PS-Power statt "Pferdestärken"
Autor: Ewald Kiesel
Nüdlingen, Mittwoch, 30. März 2016
Nie war der Wandel auf dem Land so groß wie in den vergangenen 70 Jahren. Gewaltige Arbeitsmaschinen haben die Tiere ersetzt.
"Im Märzen der Bauer die Rösslein einspannt", so heißt es in einem alten Volkslied. Heute sind es nicht mehr Pferde, Ochsen oder Kühe, die eingespannt werden, sondern PS-starke Traktoren mit riesigen Arbeitsmaschinen. In kaum einer Zeit hat die Landwirtschaft einen solchen Wandel erlebt wie die letzten 60 bis 70 Jahren.

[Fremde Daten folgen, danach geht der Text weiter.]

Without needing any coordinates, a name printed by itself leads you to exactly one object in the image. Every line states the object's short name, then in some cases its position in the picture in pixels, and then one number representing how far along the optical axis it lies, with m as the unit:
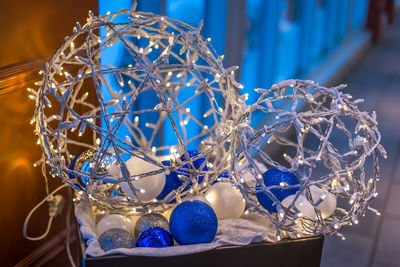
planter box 0.96
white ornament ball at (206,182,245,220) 1.14
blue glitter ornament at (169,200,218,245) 1.00
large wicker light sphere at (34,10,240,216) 0.96
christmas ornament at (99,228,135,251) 1.00
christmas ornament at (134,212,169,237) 1.06
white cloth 0.97
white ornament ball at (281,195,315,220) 1.06
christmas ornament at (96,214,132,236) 1.06
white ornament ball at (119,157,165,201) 1.04
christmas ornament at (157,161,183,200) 1.13
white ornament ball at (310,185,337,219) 1.10
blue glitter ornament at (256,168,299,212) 1.10
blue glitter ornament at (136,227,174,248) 1.01
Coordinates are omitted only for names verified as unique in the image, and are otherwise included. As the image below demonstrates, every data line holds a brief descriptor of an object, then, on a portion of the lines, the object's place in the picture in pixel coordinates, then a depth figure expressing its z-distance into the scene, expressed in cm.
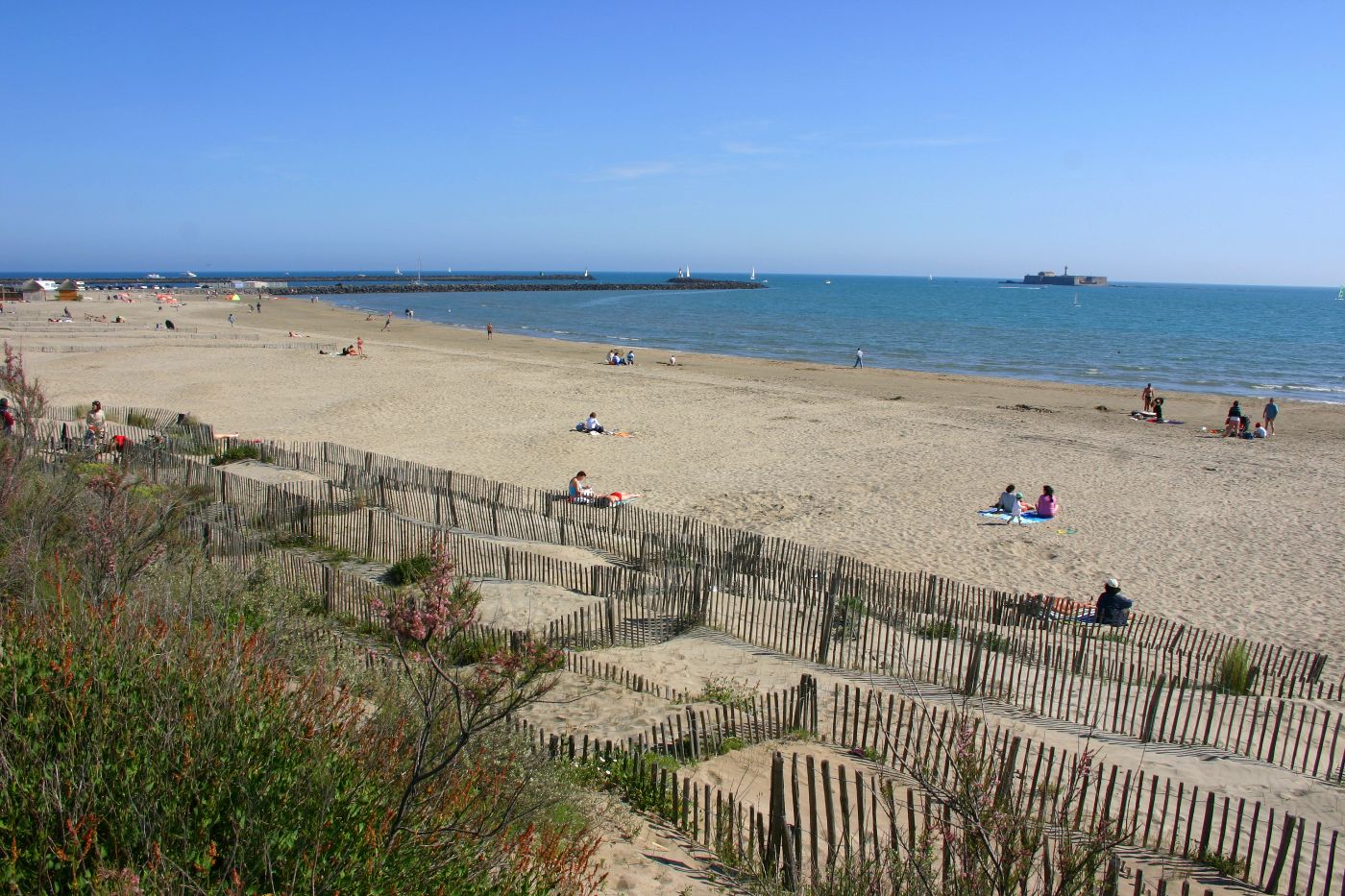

Es war die Zeit nach dem Zweiten Weltkrieg: Damals arbeitete noch der größte Teil der Landbevölkerung in der Landwirtschaft. Die meisten Betriebe in Haard waren Selbstversorger. Fast alle Arbeiten in der bäuerlichen Landwirtschaft wurden mit Hilfe von Kuh- oder Pferdegespanne verrichtet.
In diesem Zusammenhang war natürlich auch sehr viel harte, körperliche Arbeit notwendig, wie sie heute so gar nicht mehr vorstellbar ist. Aber die damaligen Menschen waren mit ihrer Arbeit zufrieden und es ging ihnen eigentlich auch nicht schlecht - so sagen es die meisten jedenfalls.
Arbeitsplätze in der Stadt
Brachliegende Flächen gab es kaum, es wurde alles genutzt. Das änderte sich erst, als Arbeitsplätze in Bad Kissingen und anderswo angeboten wurden und Arbeitnehmer dringend gesucht wurden. Da konnten die Menschen ihren Lebensunterhalt leichter und ohne großes Risiko verdienen. Das verdiente Geld wurde in Traktoren und Maschinen investiert.Auch wer einen Handwerksberuf ausübte, betrieb die Landwirtschaft oft nebenbei - was meist bis in die sechziger und siebziger Jahre so blieb. Am Wochenende und nach Feierabend schwärmten nahezu in jedem Hof die damals noch PS-schwachen Traktoren zur Bearbeitung der kleinen, schmalen Ackergrundstücke aus.
Weil damals noch keine so ausgereiften Bodenbearbeitungsgeräte, Chemie und Mineraldünger zum Einsatz kamen, gab es auch keine Überproduktion in der Landwirtschaft. Die erzeugten Nahrungsmittel erzielten daher einen guten Preis.
Der Preisverfall begann erst mit der Überproduktion von Nahrungsmitteln und dem Überschuss auf dem Weltmarkt. Mit dem immer niedrigeren Verkaufserlös konnte auf Dauer kein kleiner Hof mithalten. Es begann der gnadenlose Kampf ums Überleben.
Dies sahen die Vollerwerbs-Landwirte aus Nüdlingen als Chance und erweiterten ihre Familienbetriebe. In Nüdlingen gab es vor 40 Jahren noch 119 landwirtschaftliche Betriebe, von denen noch acht übrig geblieben sind. Sie werden heute im Voll- und Nebenerwerb betrieben. Landwirtschaftsmeister Franz Weber hat auf seinem Bauernhof vier leistungsfähige Schlepper laufen, mit insgesamt 645 Pferdestärken die auf seinen Äcker n zum Einsatz kommen. Der größte Fendt-Schlepper hat 260 PS unter der Haube, der kleinste 72 PS. In Haard gibt es heute nur noch einen Vieh-, einen Schweinemast- und einen Ackerbaubetrieb im Nebenerwerb. Denn die Devise lautete: "Wachsen oder weichen". Betrachtet man diese Entwicklung heute nüchtern, so kann man davon ausgehen, dass unsere Nachkommen einst das heutige Höfesterben für falsch halten. Denn mit dem Aufgeben jeder Hofstelle, egal ob groß oder klein, wurde und wird stets ein selbstständiges Familienunternehmen unwiederbringlich zerstört.